-- START OF Extract provided --

Giovanni Mascellani (@giomasce) commented about libs/vkd3d-shader/hlsl_codegen.c:
- if (instr->type != HLSL_IR_EXPR)
return false;
- expr = hlsl_ir_expr(instr);
- if (expr->op != HLSL_OP1_CAST)
return false;
- arg = expr->operands[0].node;
- if (instr->data_type->base_type != HLSL_TYPE_INT && instr->data_type->base_type != HLSL_TYPE_UINT)
return false;
- if (arg->data_type->base_type != HLSL_TYPE_FLOAT && arg->data_type->base_type != HLSL_TYPE_HALF)
return false;
- /* Check that the argument is not already a FLOOR */
- if (arg->type == HLSL_IR_EXPR && hlsl_ir_expr(arg)->op == HLSL_OP1_FLOOR)
return false;
It's ok for now, but it would be nice if this would eventually become another optimization pass, so that it covers other cases of double floors (or double whatever other idempotent operation).
This merge request was approved by Giovanni Mascellani.

-- END OF Extract provided --
-- START OF Available data --

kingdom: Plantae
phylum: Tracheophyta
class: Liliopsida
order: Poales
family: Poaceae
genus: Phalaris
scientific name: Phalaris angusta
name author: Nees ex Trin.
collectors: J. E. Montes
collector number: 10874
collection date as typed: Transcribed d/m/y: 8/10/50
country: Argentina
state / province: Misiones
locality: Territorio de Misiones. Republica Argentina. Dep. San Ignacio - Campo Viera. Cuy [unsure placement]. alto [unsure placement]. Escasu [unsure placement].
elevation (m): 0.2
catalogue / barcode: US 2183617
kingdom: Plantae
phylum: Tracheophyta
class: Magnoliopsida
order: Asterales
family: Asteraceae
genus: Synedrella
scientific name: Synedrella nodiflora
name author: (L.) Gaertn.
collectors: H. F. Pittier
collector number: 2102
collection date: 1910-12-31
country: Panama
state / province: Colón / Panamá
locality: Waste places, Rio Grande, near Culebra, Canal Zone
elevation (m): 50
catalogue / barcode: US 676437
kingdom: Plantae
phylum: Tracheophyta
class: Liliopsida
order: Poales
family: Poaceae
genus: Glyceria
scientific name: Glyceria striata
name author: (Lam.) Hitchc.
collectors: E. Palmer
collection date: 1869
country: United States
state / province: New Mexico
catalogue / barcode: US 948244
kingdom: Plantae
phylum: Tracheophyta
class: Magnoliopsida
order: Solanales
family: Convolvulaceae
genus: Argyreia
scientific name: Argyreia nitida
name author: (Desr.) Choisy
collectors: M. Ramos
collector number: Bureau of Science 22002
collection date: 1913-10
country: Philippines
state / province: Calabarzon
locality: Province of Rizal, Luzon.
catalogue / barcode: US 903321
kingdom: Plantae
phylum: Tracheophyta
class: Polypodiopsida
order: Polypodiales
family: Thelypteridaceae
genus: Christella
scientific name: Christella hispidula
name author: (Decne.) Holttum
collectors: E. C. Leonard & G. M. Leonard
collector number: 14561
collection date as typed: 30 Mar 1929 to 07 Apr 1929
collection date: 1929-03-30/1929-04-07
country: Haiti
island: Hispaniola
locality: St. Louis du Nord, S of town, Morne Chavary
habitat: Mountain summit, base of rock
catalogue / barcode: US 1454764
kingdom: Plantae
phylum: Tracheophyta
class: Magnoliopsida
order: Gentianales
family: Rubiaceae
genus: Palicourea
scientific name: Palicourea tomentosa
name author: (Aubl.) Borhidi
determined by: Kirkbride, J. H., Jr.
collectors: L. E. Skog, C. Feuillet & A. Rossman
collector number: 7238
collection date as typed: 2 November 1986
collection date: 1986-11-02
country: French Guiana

-- END OF Available data --

• _What you will do_:
1: Could you transcribe the records between the line holding "state / province: New Mexico" and the end of the records, inclusive, keeping every line exactly as it stands?
2: How would the code review comment go on? Continue it from its last sentence.
The code review comment and the records come from unrelated sources.

• _Results for the exercise_:
1:
state / province: New Mexico
catalogue / barcode: US 948244
kingdom: Plantae
phylum: Tracheophyta
class: Magnoliopsida
order: Solanales
family: Convolvulaceae
genus: Argyreia
scientific name: Argyreia nitida
name author: (Desr.) Choisy
collectors: M. Ramos
collector number: Bureau of Science 22002
collection date: 1913-10
country: Philippines
state / province: Calabarzon
locality: Province of Rizal, Luzon.
catalogue / barcode: US 903321
kingdom: Plantae
phylum: Tracheophyta
class: Polypodiopsida
order: Polypodiales
family: Thelypteridaceae
genus: Christella
scientific name: Christella hispidula
name author: (Decne.) Holttum
collectors: E. C. Leonard & G. M. Leonard
collector number: 14561
collection date as typed: 30 Mar 1929 to 07 Apr 1929
collection date: 1929-03-30/1929-04-07
country: Haiti
island: Hispaniola
locality: St. Louis du Nord, S of town, Morne Chavary
habitat: Mountain summit, base of rock
catalogue / barcode: US 1454764
kingdom: Plantae
phylum: Tracheophyta
class: Magnoliopsida
order: Gentianales
family: Rubiaceae
genus: Palicourea
scientific name: Palicourea tomentosa
name author: (Aubl.) Borhidi
determined by: Kirkbride, J. H., Jr.
collectors: L. E. Skog, C. Feuillet & A. Rossman
collector number: 7238
collection date as typed: 2 November 1986
collection date: 1986-11-02
country: French Guiana

2:
This merge request was approved by Henri Verbeet.
On Thu Feb 15 11:41:30 2024 +0000, Giovanni Mascellani wrote:
It's ok for now, but it would be nice if this would eventually become another optimization pass, so that it covers other cases of double floors (or double whatever other idempotent operation).
I wrote this part to ensure that the transform_ir() call using this pass doesn't return true every time it is called, in case it is used in a loop, but it makes sense to also have a pass to lower idempotent functions.
This merge request was approved by Matteo Bruni.